What you will do
[a] Which antibodies were used for ChIP-Seq in the zebrafish regeneration text? List all of them.
[b] In the zebrafish regeneration text, what percentage of the lateral rectus muscle was removed in the myectomy?
[c] Retype the zebrafish regeneration text between "2. Louie et" and "in either direction.", inclusive.

Given passage

▬▬▬

Purpose : Regeneration of adult zebrafish extraocular muscles (EOM) via dedifferentiation requires transcriptional reprogramming of injured myocytes, as revealed via transcriptome analysis (1,2). This process begins with down-regulated expression of genes that confer muscle identity, significant changes in metabolic programs, coordinated activation of protein degradation, and the synthesis of new proteins, including important alterations in transcription factor expression. We hypothesize that epigenetic regulation of transcription is required to drive the broad programmatic genomic changes required for myocyte dedifferentiation.
1. Saera-Vila, A., et al., Invest Ophthalmol Vis Sci, 2015. 56(8): p. 4977-93.
2. Louie et al., BMC Genomics, 2017. 18:854.

Methods : Following a 50% myectomy of the lateral rectus muscle, the reprogramming extant myocytes were collected at 0, 9 and 18 hours post injury (hpi) and processed for ChIP-Seq using published methods with antibodies against H3K27-Ac, H3K27-Me3 and H3K4-Me3. WebGestalt and over-representation analysis (ORA) were used to compare active regions identified by ChIP-Seq and RNA-Seq. ORA identifies whether a pre-filtered gene list was significantly associated with a particular pathway(s). This analysis included lists filtered using defined parameters to select for a minimum 1.25 fold change in representation of modification in either direction.

▬▬▬

Saved data entries
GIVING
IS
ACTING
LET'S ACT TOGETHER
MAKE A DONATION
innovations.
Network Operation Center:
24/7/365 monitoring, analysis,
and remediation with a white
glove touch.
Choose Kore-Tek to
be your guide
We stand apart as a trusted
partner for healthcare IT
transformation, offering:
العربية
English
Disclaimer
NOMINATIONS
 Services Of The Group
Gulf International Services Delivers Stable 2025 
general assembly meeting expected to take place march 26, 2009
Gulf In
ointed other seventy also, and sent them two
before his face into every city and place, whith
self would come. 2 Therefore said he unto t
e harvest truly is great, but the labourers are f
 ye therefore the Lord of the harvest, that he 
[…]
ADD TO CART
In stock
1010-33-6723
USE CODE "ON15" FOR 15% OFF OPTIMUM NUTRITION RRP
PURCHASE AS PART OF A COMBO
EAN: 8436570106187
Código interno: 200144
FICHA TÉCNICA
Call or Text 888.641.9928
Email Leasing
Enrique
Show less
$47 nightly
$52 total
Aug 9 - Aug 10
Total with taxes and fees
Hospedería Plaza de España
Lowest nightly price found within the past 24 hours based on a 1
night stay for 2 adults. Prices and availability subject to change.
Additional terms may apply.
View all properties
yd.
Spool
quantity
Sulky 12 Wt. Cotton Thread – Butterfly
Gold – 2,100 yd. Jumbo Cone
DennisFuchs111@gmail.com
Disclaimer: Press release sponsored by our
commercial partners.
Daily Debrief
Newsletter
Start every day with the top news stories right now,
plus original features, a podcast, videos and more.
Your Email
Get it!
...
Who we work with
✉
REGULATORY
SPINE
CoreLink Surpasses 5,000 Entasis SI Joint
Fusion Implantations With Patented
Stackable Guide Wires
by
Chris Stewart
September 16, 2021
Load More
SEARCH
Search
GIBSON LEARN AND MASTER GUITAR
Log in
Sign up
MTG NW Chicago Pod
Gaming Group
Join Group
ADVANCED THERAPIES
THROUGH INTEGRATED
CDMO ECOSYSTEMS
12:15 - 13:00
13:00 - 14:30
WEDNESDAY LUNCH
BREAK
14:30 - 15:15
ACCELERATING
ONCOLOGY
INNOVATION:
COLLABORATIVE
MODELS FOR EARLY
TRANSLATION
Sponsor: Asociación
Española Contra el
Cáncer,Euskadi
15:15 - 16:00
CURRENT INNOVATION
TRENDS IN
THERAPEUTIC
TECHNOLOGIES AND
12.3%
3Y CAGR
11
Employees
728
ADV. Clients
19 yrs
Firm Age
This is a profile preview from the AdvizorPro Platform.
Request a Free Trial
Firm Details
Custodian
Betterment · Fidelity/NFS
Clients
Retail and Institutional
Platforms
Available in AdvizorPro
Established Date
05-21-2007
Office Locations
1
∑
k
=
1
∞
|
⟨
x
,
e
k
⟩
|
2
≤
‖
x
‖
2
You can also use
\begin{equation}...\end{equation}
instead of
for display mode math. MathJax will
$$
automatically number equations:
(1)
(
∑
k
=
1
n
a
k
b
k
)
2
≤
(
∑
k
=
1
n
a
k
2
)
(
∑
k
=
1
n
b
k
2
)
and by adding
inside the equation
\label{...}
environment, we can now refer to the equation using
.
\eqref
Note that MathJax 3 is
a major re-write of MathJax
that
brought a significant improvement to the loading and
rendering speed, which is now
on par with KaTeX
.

▬▬▬

Task-by-task results
[a] H3K27-Ac, H3K27-Me3, H3K4-Me3

[b] 50%

[c]
2. Louie et al., BMC Genomics, 2017. 18:854.

Methods : Following a 50% myectomy of the lateral rectus muscle, the reprogramming extant myocytes were collected at 0, 9 and 18 hours post injury (hpi) and processed for ChIP-Seq using published methods with antibodies against H3K27-Ac, H3K27-Me3 and H3K4-Me3. WebGestalt and over-representation analysis (ORA) were used to compare active regions identified by ChIP-Seq and RNA-Seq. ORA identifies whether a pre-filtered gene list was significantly associated with a particular pathway(s). This analysis included lists filtered using defined parameters to select for a minimum 1.25 fold change in representation of modification in either direction.